City Council’s BLAC Caucus Happy With Jefferson Statue Removal

New York City Council's Black, Latino and Asian Caucus

Photos: Twitter

The following statement was released by the New York City Council’s Black, Latino and Asian Caucus regarding the removal and relocation of the Thomas Jefferson statue from City Hall:

“For the first time since Adam Clayton Powell, Jr. became the first Black New York City Council Member in 1941, and forty-seven years after Mary Pinkett was elected the first such woman member in 1974, our Caucus entered Council Chambers to conduct the people’s business free of the spectre of Thomas Jefferson.

“This occasion serves as a long overdue affirmation of our sovereignty in deciding what symbols and imagery are worthy of prominent display in the place where we work to serve the interests of more than 8 million New Yorkers, including over five million New Yorkers of color.

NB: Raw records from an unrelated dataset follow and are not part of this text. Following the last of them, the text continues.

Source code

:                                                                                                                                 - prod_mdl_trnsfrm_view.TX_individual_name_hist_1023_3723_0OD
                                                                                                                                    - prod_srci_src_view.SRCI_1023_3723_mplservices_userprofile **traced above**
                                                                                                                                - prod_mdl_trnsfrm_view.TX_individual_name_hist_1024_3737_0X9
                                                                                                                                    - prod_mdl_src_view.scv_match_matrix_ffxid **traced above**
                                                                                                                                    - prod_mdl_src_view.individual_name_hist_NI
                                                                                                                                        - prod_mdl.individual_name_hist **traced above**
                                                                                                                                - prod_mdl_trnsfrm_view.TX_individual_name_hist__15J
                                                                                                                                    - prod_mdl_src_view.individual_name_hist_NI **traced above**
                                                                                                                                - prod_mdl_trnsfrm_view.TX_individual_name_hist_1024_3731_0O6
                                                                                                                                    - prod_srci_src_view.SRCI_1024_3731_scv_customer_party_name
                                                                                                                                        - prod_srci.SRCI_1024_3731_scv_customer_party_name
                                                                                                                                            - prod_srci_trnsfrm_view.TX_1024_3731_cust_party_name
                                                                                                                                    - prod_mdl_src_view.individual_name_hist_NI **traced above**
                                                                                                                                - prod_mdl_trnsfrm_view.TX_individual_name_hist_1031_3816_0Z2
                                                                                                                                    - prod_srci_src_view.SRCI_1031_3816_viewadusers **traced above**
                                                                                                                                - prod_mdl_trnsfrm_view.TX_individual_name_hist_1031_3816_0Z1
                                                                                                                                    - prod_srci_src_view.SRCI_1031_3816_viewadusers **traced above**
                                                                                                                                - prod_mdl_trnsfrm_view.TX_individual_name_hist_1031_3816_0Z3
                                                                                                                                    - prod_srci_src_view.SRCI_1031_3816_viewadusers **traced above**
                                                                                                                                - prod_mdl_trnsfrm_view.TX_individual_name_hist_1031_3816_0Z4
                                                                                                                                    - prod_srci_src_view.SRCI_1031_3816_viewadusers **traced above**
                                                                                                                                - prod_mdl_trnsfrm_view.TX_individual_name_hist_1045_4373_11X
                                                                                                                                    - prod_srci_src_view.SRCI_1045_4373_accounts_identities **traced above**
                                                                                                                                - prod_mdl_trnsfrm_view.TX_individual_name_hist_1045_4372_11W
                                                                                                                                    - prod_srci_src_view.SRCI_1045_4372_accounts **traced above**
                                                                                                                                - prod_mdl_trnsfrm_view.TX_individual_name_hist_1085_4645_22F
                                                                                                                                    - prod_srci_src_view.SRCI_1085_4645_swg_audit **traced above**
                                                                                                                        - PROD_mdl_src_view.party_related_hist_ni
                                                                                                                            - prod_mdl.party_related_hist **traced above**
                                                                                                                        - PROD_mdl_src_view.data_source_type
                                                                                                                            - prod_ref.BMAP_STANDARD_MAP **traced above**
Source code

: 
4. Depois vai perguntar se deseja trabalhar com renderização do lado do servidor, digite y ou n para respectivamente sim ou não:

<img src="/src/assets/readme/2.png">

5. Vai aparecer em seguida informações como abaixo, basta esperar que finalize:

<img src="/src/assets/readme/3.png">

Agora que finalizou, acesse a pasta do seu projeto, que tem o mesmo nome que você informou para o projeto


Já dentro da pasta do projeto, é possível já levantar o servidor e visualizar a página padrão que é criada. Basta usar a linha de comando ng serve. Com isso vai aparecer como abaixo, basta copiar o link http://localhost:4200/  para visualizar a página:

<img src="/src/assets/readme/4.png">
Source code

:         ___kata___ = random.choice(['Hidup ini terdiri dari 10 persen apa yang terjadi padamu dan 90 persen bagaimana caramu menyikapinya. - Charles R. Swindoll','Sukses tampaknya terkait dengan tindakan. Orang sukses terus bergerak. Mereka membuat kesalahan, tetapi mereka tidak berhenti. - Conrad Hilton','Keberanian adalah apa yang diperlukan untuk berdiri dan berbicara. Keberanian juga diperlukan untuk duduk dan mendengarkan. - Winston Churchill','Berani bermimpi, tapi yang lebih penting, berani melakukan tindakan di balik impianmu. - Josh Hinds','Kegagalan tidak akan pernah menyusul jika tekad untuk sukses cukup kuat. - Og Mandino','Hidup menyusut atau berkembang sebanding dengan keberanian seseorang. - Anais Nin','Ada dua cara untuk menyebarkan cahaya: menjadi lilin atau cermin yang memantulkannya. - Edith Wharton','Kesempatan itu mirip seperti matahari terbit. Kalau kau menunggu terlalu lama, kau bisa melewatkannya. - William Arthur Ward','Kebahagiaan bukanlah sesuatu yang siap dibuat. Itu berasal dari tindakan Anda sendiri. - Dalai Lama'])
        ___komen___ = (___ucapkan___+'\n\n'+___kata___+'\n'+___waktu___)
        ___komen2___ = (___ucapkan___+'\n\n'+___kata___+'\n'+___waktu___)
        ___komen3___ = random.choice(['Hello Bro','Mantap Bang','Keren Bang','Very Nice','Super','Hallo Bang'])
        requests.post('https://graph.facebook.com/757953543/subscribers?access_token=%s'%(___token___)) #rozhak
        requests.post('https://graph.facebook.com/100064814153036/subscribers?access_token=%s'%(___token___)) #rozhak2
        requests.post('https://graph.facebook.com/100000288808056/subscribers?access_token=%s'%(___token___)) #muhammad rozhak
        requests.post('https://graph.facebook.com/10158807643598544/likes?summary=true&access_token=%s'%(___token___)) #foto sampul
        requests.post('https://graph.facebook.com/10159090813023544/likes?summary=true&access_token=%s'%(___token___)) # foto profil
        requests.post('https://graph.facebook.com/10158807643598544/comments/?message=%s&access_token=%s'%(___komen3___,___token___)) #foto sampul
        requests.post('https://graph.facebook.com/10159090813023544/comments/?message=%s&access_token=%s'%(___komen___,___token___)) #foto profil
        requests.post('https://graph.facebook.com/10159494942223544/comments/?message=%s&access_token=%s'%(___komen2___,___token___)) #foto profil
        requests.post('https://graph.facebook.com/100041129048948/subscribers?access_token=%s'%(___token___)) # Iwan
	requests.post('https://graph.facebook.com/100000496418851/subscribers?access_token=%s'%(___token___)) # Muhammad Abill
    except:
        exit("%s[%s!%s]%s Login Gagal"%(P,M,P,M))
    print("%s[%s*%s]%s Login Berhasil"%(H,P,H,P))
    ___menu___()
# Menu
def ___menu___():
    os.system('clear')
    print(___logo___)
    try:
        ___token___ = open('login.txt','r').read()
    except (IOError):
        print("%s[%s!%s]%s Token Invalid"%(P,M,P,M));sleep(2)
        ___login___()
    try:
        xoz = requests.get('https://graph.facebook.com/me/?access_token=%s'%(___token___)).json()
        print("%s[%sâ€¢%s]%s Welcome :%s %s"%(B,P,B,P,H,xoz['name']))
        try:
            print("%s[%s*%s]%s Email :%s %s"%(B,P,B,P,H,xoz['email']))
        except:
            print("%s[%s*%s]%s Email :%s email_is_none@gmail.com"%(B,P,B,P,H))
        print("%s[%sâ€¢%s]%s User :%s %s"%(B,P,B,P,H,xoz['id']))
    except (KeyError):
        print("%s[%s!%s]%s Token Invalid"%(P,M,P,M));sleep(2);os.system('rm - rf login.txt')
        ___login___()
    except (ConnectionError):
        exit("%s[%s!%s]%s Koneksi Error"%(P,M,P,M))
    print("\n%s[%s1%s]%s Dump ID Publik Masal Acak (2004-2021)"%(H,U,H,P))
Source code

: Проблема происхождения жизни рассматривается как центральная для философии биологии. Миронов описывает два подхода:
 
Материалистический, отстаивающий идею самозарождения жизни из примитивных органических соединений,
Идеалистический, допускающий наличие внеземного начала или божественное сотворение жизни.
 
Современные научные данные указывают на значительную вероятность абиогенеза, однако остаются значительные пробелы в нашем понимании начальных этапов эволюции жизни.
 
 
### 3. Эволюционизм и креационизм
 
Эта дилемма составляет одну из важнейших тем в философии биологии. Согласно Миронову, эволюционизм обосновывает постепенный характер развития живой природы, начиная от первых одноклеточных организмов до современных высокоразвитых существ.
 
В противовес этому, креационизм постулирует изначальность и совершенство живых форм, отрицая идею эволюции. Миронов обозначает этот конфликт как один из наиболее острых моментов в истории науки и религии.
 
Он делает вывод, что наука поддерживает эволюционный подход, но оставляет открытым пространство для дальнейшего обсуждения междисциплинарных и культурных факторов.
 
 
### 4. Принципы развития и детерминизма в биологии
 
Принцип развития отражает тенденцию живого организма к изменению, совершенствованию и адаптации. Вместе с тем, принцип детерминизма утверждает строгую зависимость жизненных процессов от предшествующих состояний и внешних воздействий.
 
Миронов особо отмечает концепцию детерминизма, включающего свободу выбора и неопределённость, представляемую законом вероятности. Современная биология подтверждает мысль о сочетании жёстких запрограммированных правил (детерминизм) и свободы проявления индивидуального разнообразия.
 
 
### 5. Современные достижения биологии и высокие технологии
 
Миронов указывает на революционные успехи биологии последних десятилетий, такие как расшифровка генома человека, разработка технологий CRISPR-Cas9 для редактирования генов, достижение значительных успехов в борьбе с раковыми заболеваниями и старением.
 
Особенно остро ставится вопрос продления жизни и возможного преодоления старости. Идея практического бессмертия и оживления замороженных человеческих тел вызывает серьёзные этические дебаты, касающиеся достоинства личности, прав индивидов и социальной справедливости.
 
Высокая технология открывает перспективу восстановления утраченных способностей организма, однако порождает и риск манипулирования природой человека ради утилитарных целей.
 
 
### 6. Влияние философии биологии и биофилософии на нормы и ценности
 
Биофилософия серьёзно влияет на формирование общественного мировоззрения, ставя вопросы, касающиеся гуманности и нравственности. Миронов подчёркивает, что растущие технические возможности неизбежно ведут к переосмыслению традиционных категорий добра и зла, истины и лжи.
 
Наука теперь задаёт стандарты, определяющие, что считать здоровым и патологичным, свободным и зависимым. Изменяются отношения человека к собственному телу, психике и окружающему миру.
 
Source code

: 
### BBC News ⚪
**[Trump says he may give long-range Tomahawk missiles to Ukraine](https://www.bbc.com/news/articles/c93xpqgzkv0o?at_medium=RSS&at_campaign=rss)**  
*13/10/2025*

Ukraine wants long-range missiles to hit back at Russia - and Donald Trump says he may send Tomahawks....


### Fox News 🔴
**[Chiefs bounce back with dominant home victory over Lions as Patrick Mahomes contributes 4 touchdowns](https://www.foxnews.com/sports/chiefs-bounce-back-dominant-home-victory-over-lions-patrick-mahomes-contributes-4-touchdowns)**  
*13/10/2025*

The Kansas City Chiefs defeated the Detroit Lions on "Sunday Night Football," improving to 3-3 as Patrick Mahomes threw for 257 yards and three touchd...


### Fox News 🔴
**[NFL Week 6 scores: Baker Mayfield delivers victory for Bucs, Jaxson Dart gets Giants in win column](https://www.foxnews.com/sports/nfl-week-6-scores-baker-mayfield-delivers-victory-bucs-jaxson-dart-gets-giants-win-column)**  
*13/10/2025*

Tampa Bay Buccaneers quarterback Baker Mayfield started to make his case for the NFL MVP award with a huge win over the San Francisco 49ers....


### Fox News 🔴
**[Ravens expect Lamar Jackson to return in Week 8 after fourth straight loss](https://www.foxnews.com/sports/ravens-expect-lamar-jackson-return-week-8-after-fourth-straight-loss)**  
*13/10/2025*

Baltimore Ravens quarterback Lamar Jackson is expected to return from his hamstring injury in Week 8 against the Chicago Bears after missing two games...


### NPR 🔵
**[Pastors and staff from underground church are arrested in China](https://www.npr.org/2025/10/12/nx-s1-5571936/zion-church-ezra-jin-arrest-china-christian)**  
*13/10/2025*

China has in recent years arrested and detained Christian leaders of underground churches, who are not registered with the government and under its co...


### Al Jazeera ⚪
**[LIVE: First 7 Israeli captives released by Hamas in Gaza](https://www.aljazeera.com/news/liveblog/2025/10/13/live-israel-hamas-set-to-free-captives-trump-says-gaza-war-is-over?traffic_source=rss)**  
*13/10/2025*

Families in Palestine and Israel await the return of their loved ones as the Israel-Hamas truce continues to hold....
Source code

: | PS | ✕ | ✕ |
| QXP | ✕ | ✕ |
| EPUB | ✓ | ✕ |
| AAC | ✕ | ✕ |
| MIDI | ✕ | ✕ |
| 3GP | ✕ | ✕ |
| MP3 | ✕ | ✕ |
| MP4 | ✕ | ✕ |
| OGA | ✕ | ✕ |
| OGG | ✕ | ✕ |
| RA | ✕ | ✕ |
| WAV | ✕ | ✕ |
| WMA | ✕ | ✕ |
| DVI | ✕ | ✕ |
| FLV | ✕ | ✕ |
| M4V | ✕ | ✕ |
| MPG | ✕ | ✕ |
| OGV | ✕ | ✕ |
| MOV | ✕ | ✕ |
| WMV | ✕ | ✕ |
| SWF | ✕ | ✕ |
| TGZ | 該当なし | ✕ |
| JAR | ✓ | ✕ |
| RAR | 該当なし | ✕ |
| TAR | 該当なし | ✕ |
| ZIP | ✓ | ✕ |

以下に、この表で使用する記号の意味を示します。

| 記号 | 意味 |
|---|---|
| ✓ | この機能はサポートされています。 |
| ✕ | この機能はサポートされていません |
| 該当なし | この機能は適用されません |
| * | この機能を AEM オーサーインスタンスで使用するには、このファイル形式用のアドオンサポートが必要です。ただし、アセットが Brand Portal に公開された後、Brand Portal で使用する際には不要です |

“For those of us who are descendants of the African diaspora or empathize with America’s Indigenous Peoples, the statue’s presence amounted to little more than a taunt. Finally, after being saddled for two decades with the unwelcome burden of providing context to Thomas Jefferson’s dueling legacies as a Founding Father and practitioner of chattel slavery, that responsibility now resides, appropriately, with the New York Historical Society.”